Now whether this approach of yours is the best way, we can’t say but if you want to give us a higher level view of what you’re trying to achieve, we can comment on whether the approach you’re going about is actually the best or if there’s another one you may not have considered.
Sorry, probably I was confused by using “–shared” key, which provides ability to create block devices on different nodes from the same volume.
My goals as following:
I’m good with sharing the same volume inside docker container, running as a swarm service instance.

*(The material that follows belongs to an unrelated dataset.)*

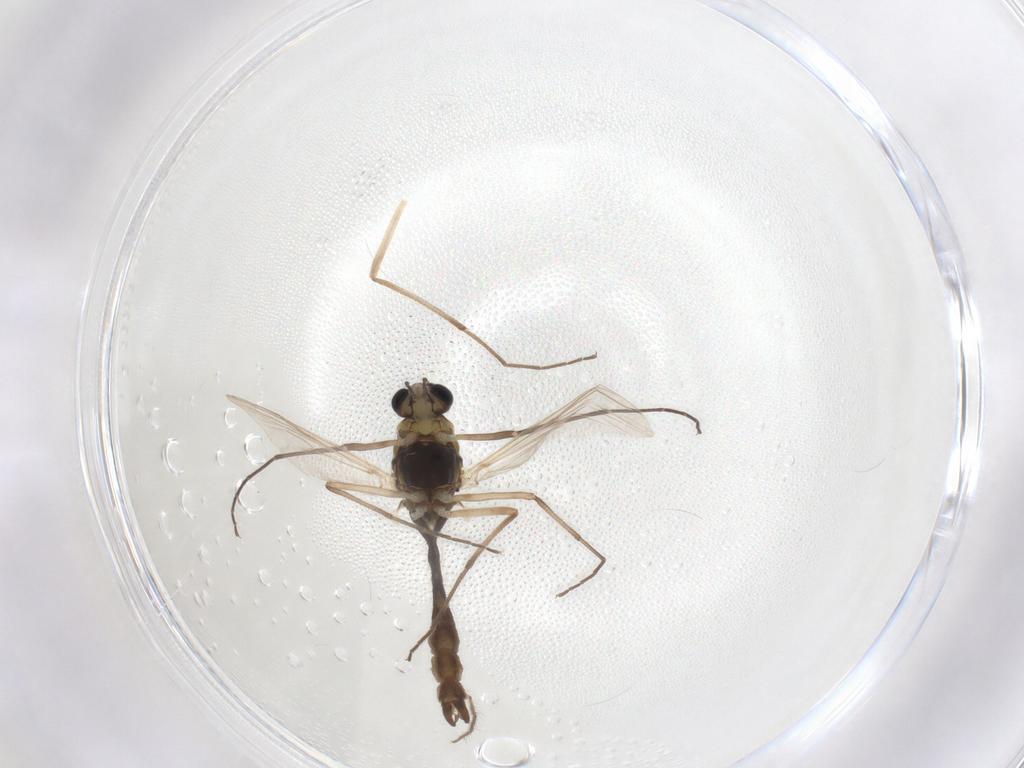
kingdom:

For host level usage, I’m using a simple scenario to achieve high availability for sharing a directory via nfs. My plan was to mount the volume and to run nfs server on multiple nodes. The HA is provided by keepalive service, that switches Virtual IP between nodes based on the volume accessibility. That works just fine with “–shared” key used with volume creation, except very poor performance that was my initial question.
If Portworx utilizes NFS for internal sharing, can I just mount a volume directly from Portworx trough NFS, instead of mounting the volume locally and creating another NFS export?

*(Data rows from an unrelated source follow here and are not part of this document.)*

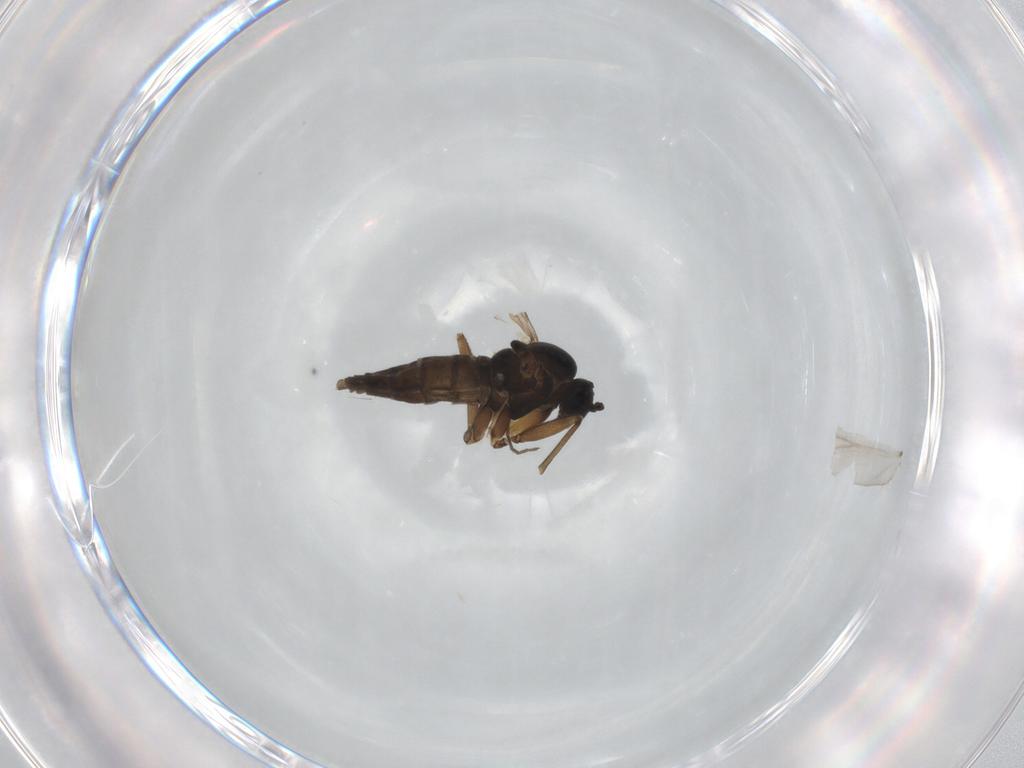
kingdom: Animalia
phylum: Arthropoda
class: Insecta
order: Diptera
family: Sciaridae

We support accessing the exported the volume via NFS outside portworx if you use one of the following options:
either to allow it to be consumed by any IP, add this to the storageclass (or as a label when using pxctl volume create/update) allow_all_ips=true - requires version 2.3.2 or higher
alternatively to specify exactly which IP can access it, use this: allow_ips=ip1;ip2 - requires version 2.6.0 or higher
The exact share name can be queried from the node where it’s attached in its /etc/exports (which is a standard NFS file for this configuration), based on the (numeric) volumeID.
However i am not sure if your keepalived service will work well, as remember, a volume can only be attached on one node at a time (and this node is the one who does the NFS exporting in the case of volume types of sharedv4)
Thank you a lot for your suggestion. Your help is very valuable!
The last concern that you mentioned has a workaround by running a dummy container that mounts the volume usual way on each of the Protworx cluster nodes. In this case I have the volume available on the host machine in /var/lib/osd/mounts directory as well.
The last question. After installation of Portworx OCI bundle, creating the cluster and starting the service, my /etc/exports file on the host machine is being overwritten from time to time with the empty one. Is it a way to prevent this without using immutable attribute on the file?